• WORK REQUIRED: Reproduce word for word the part of the court excerpt below on Mr. Yankwitt's advice about testifying, from "So, to just" to "on cross examination.".

• GIVEN PASSAGE:
· · ·

Mr. Pinnisi: Objection. This is going beyond the question.
A. That's best I can recollect about it. (Tr. 32:08-25)
Ian Yankwitt assisted Mr. Gombiner at Bennett's second trial. While Bennett's attorney attacked Mr. Gombiner's lack of financial knowledge and experience, no such attack was made on Mr. Yankwitt. Perhaps this is because Mr. Yankwitt currently runs an investment management firm.
Mr. Yankwitt recalls advising Mr. Bennett not to testify because he had admitted to perjury and to obstruction of justice; indeed Mr. Yankwitt believed Bennett's testifying at a second trial was "a really bad idea." (Tr. 100:14) Even though Mr. Yankwitt knew that the prior testimony concerning perjury and obstruction of justice would be admitted into evidence, it was one thing to have something read into the record, but quite another to have "somebody beat up the witness with it, especially if that witness is the defendant. And I thought that having been essentially locked into that because it is what he testified to at the prior trial, that an effective cross would be devastating to any chance of acquittal." (Tr. 101:01-06)
Notwithstanding his advice not to testify, Mr. Yankwitt was just as clear that it was Bennett's decision to make:
To the best of my recollection, I always made clear to clients that it was their decision and it was their decision for two reasons: Well, it was their decision because the constitution gave them that right. The constitution gave them that right for two reasons: that it wasn't just happenstance, one, in many ways it was most important thing that would happen at a trial; and two that no matter how emphatically I held that opinion-no matter how emphatically I held that opinion I could be wrong, that I didn't have a crystal ball and that perhaps there was an explanation that would not be devastating to the jury but that notwithstanding that, my advice was what my advice was.
So, to just try and give a complete answer to your question, do I have a specific recollection of saying any of those things to Pat? No I don't. Is it the best of my recollection and it was my practice that I always said those things when I talked to a defendant about waiving significant rights? Yes. (Tr. 101:10-102:02)
Mr. Yankwitt distinguished that right (to testify or not to testify) from the more tactical issues, such as what to ask about on cross examination.
["T]his decision [i.e. to testify or not to testify] was the exact opposite of that, that in this decision, the client had the right to say, yes, Mr. Yankwitt, I have heard you out, thank you very much, but it is my decision and I am making it in X way." (Tr. 102:14-17)
Mr. Yankwitt did specifically recall speaking with Bennett about whether he would testify. During the conversation, which took place on a Saturday shortly after Mr. Yankwitt finished reading the transcripts of the first trial, Bennett: expressed some-during the conversations that we were discussing or that I was discussing he certainly expressed some skepticism. He certainly wanted to know why I was of the view-I held the view that I held. He asked me questions from which I took that he was thinking about testifying in his own defense and he wanted to know why I thought it was such a bad idea. (Tr. 103:15-21)

· · ·

• DATASET ENTRIES:

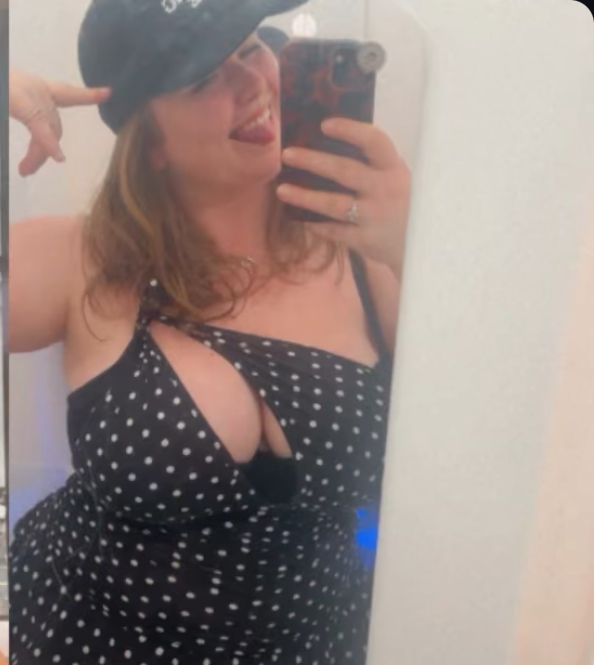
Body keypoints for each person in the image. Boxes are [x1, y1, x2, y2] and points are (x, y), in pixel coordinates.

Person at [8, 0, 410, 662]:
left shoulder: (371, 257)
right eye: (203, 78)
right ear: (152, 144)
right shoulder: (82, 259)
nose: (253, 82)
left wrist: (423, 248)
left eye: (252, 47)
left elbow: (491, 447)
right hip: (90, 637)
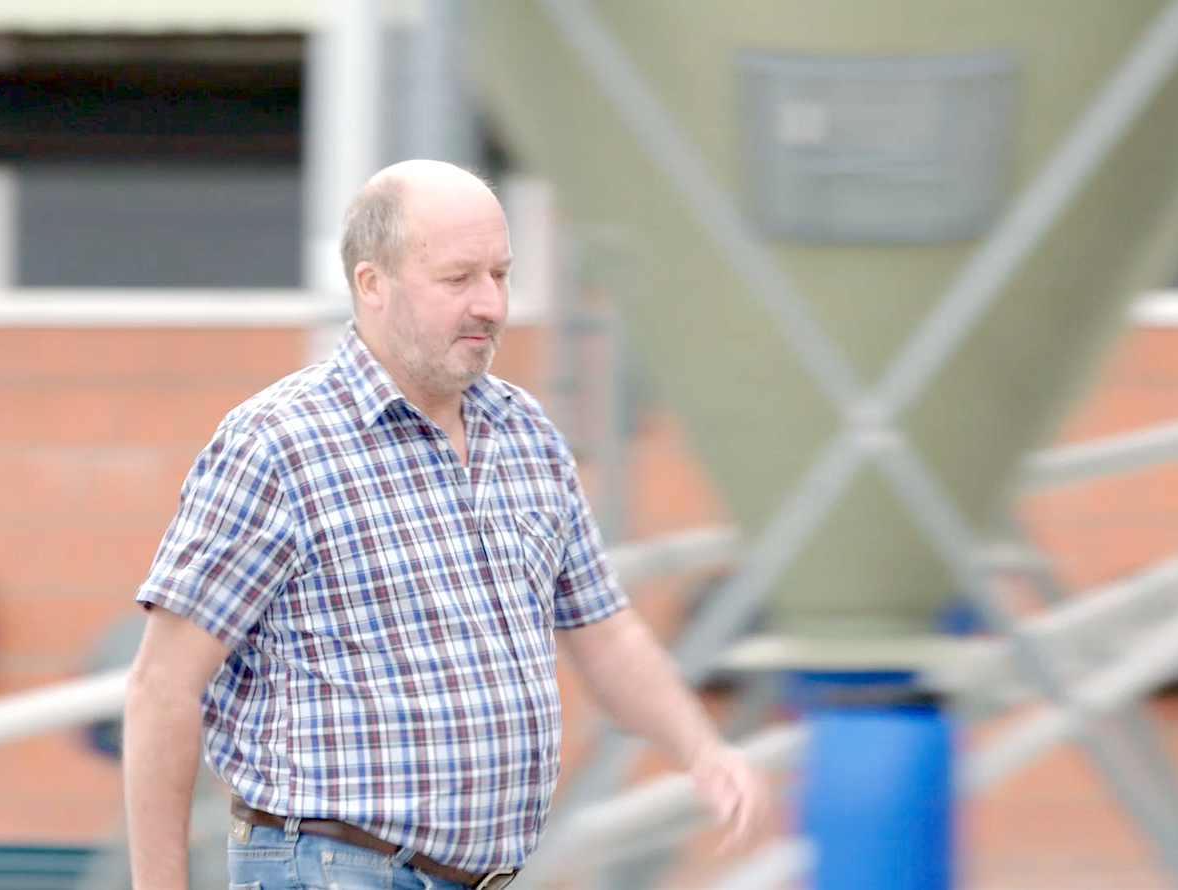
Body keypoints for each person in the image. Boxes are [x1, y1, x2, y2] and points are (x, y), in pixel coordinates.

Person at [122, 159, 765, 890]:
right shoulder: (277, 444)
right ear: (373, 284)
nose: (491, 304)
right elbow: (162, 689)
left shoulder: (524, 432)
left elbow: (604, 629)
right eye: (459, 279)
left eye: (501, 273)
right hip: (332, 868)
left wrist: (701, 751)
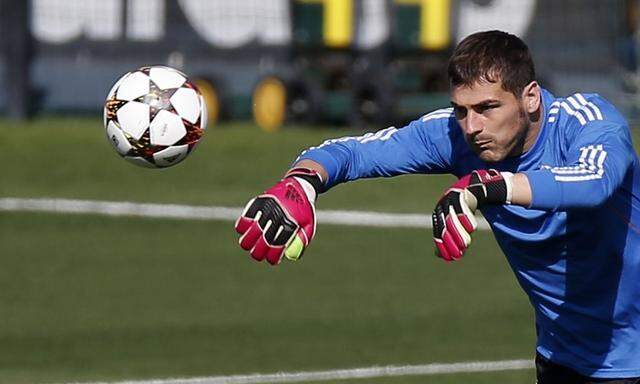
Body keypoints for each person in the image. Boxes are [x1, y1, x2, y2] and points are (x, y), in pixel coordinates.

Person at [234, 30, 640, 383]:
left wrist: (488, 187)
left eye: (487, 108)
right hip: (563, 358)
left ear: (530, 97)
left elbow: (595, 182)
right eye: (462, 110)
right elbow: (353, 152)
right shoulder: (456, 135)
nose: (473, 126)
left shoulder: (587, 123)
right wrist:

· · ·

• ANSWER TO THE EXERCISE:
So, to just try and give a complete answer to your question, do I have a specific recollection of saying any of those things to Pat? No I don't. Is it the best of my recollection and it was my practice that I always said those things when I talked to a defendant about waiving significant rights? Yes. (Tr. 101:10-102:02)
Mr. Yankwitt distinguished that right (to testify or not to testify) from the more tactical issues, such as what to ask about on cross examination.